Don’t assume that Tadej Pogacar will win even more big races than last year
It’s fair to say Tadej Pogacar had a pretty tidy 2021.
As well as winning the Tour de France for the second year in a row, he also took two of the five Monuments. In April he edged out World Champion Julian Alaphilippe in Liege-Bastogne-Liege and then, right at the end of the year – at a point when my family was working its way through two winters’ worth of illnesses in the space of a month (which is why I didn’t write anything about it) – he followed that up with the Tour of Lombardy.
And now, in 2022, he’s already winning again, taking Strade Bianche and in so doing adding to that race’s ever-burgeoning reputation.
Pogacar’s first win on the white gravel roads of the race that apparently now bills itself as “the southernmost Northern Classic” was achieved not on the final short slope where Mathieu van der Poel dispensed with Alaphilippe last year but about 50km earlier when he first struck out alone.
The manner of the win was variously described as incredible, stunning, scintillating, epic and imperious, and there is a widespread sense that the Slovenian is currently just scooting around the world winning whatever races he feels like.
That view is, on the face of it, supported by the fact that this win followed victory in the UAE Tour last month. Pogacar does ride for UAE Team Emirates though so it’s perhaps no great surprise he should be in top form at a time when others perhaps aren’t.
There were a few names missing from the Strade Bianche start list too. Van der Poel didn’t take part this year, for one thing. Nor did Egan Bernal, who was third last year.

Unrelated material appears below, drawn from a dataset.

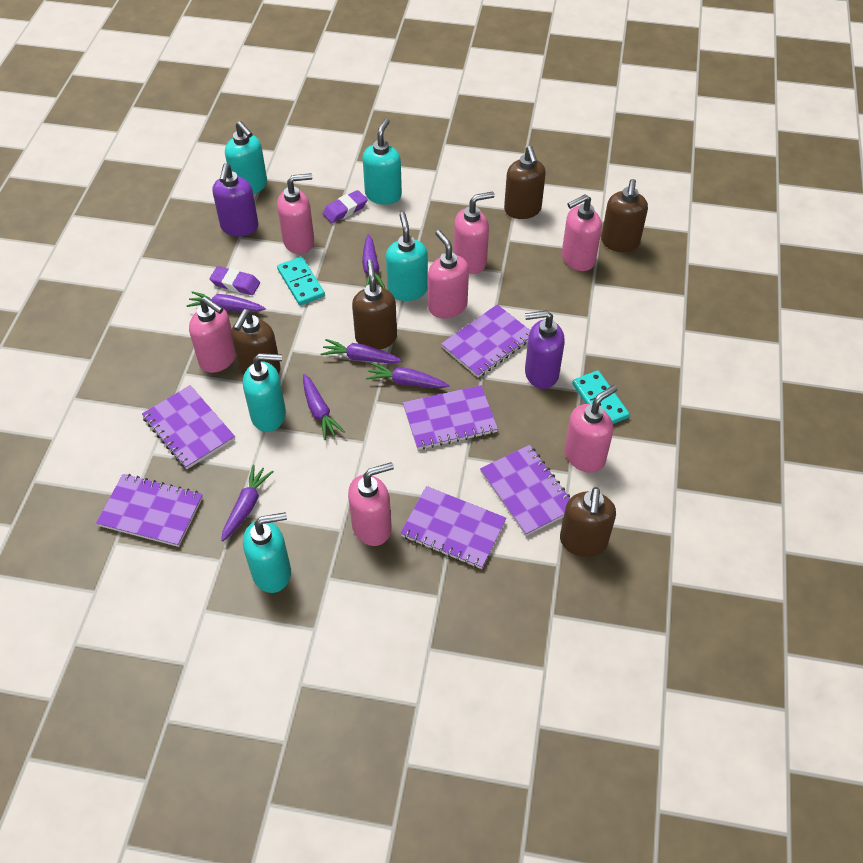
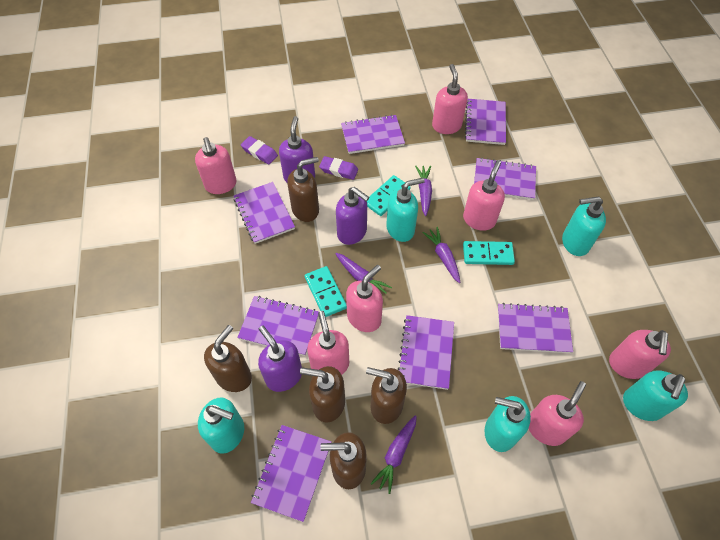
purple carrot: 6 -> 4
purple notebook: 6 -> 8
purple soap dispenser: 2 -> 3
turquoise domino: 2 -> 3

The situation with Bernal is a salutary lesson in not throwing forward and pencilling riders in for scores of future victories – in fact I said as much in my headline back when he won the 2019 Tour de France.
The Colombian withdrew from the 2020 Tour with back pain and while he subsequently won the 2021 Giro d’Italia, he had a hell of a crash in training this winter. In his own words he suffered: “Almost 20 broken bones. Eleven ribs, femur, kneecap, T5-T6, odontoid fracture, metacarpal, a thumb, lost a tooth, both lungs perforated.”
Recalling the circumstances, Bernal said: “I was going 58[km/h]. I start looking and it was 59, 60, 61, 62, and it was when I saw that speed that I crashed into the bus.
“I crashed into the bus at 62 kilometres per hour. The bus was still.”
Bernal reckons he had a 95% chance of becoming paraplegic. That hasn’t happened. 24 days later he was riding a stationary recumbent bike at home.
Whether he can recover the form that earned him those two Grand Tour victories is quite another matter though. Chris Froome has successfully returned to pro cycling after his broken bones, but he has not been the rider he was.
I’m not saying that Tadej Pogacar is necessarily going to plough into a stationary bus at 40mph or get blown into a wall while taking a look at a time trial course, but if there’s one thing I know, it’s that no-one’s life is defined by relentless untroubled progress. Road cycling is a tough sport. No-one gets long at the top.
Oh, incidentally, 41-year-old Alejandro Valverde got away on that final climb to take second place
The parallel spring stage races of Paris-Nice and Tirreno-Adriatico are now underway. It’s always a bit weird having two “World Tour” races overlapping each other, but it’s also just about the only time in the year when pretty much every big name rider is out racing.
After that, it’s the first Monument of the season, Milan-Sanremo, and then all the other Spring Classics in the weekends after that.
One way or another, I’ll try and do a recap of all of that before the Giro d’Italia gets underway at the start of May – I’m just not sure exactly how I’ll break it down. I think it’s good to group a bunch of races together and tackle them in one article, but then I also sometimes end up with too much to cover and what ensues is too long and thin.